Книга Ани Цветковой, на первый взгляд, не стремится сообщить читателю нечто «новое»: её «герой» — голос, постоянно обращающийся к самому себе, к окружающему миру, но чаще всего — к «нему»: всё что можно понять умещается на ладони / вон твоя рубашка сушится на балконе (эта адресация встречается почти в каждом тексте). Кажется, основная проблема этих стихов — постоянное балансирование между банальностью описания и лёгкостью «простой» речи: откроешь форточку и чувствуешь плечами / холодный воздух тихую печаль / у облаков есть право на молчанье / и право ни на что не отвечать. Эта «простота» возможна только в совершенно особенном  мире, состоящем из тех вещей, что исключительно важны для поэта (или того «голоса», которым он говорит), но зачастую безразличны для его читателя: сигареты «Virginia Slims», пение Фрэнка Синатры, маленькое помещение кухни, где квадратными метрами под линолеумом лежат осенние дни. В этом пространстве, из которого почти полностью исключена любая социальность, «голос» существует «автономно» — когда дверь подпирает табуретка / от зла защиты нет другой / бог появляется но редко / и выгибает жизнь дугой. Этот «голос» охраняет свой частный мир от нечестности, сложности, запутанности (научи меня какой-нибудь самой простой молитве / вроде той которую знает птица); настоящие чувства для него — это когда холодные руки или дыханье в плечо. Но с созданным таким образом миром сталкивается читатель, который вынужден либо так же, как и поэт, погружаться в поток частных ассоциаций и воспоминаний, либо наблюдать за происходящим в этих стихах без возможности вступить с ними в диалог.
спокойно так от запертых дверей /  куда не впустят без ключа и кода / но мы собрали словно ной зверей / остатки звёзд осколки небосвода // не для того чтоб выяснить — а так / как дети собирают все стекляшки /  найдут небесно-синее сожмут в кулак / и кровь течёт а им совсем не страшно

Сергей Сдобнов

Наталия Черных. Солнечная: Книга стихов
Предисл. В. Котелевской; послесл. Е. Тарана. — М.: Русский Гулливер; Центр современной литературы, 2013. — 46 с.

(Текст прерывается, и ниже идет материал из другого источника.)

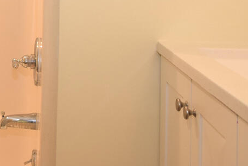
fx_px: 579
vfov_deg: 15.6
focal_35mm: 84
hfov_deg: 22.8
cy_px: -44
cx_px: -25
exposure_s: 1/60
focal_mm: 20
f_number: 4
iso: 560
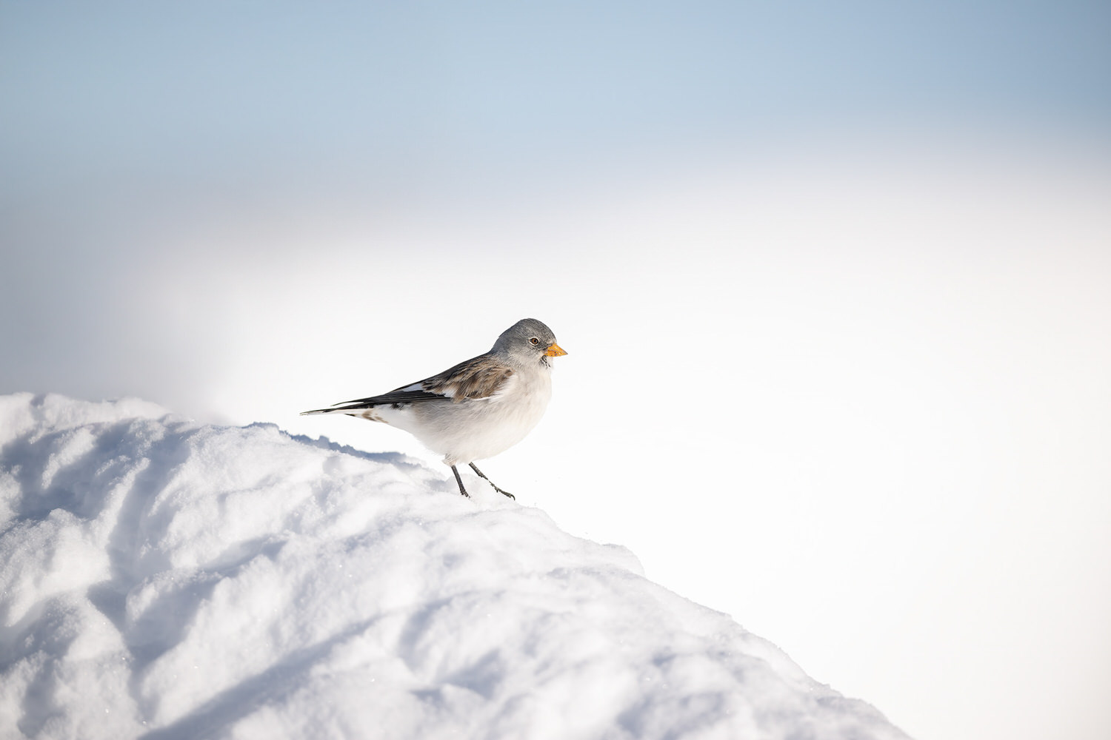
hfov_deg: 5.2
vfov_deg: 3.4
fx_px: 12343
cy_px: 370
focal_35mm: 400
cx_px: 556
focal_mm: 400
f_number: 2.8
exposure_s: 1/5000
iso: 280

В стихах Наталии Черных самые простые и самые возвышенные вещи встречаются друг с другом, сталкиваются на одной территории, ведомые общей, избегающей силлабо-тонической монотонии интонацией, сплавляющей их воедино. Эти стихи словно пытаются вобрать в себя весь мир без остатка, и именно поэтому многие возникающие здесь тематические повороты, на первый взгляд, кажутся случайными: они обретают смысл только внутри той задачи, что ставят перед собой эти тексты, — зафиксировать каждое внутреннее движение, уловить те тонкие и едва заметные переходы между мыслями и ощущениями, что часто пропадают бесследно и совсем редко становятся предметом для поэзии. Сама Черных предпочитает говорить, что эти стихи своего рода аналог кино группы «Догма», и то капризное интонационное движение, что мы наблюдаем в этих стихах, действительно, вызывает в памяти дрожащую камеру раннего Триера, но оно же делает эти стихи в первую очередь фиксацией антропологического опыта — принципиально «неочищенным» продуктом, который невозможно отделить от самого поэта, от его повседневной жизни.
На мокрых камнях возле церкви ночью танцуют дети, / дети танцуют, причастившись святых Таин... / один из них — в будущем — с профилем юного будды — / он тоже танцует, и у него есть почтовый рожок // сыщик несётся в стылом вагоне, туфли из лаковой кожи не греют... / Немезида волнуется и просит немного бренди // все по местам, осколки зеркала собраны, / и вот-вот решится судьба всего человечества

Кирилл Корчагин

Виктор Чубаров. Положительный вред
Предисл. Е. Полетаевой. — М.: Издательство Н.Филимонова, 2014. — 126 с.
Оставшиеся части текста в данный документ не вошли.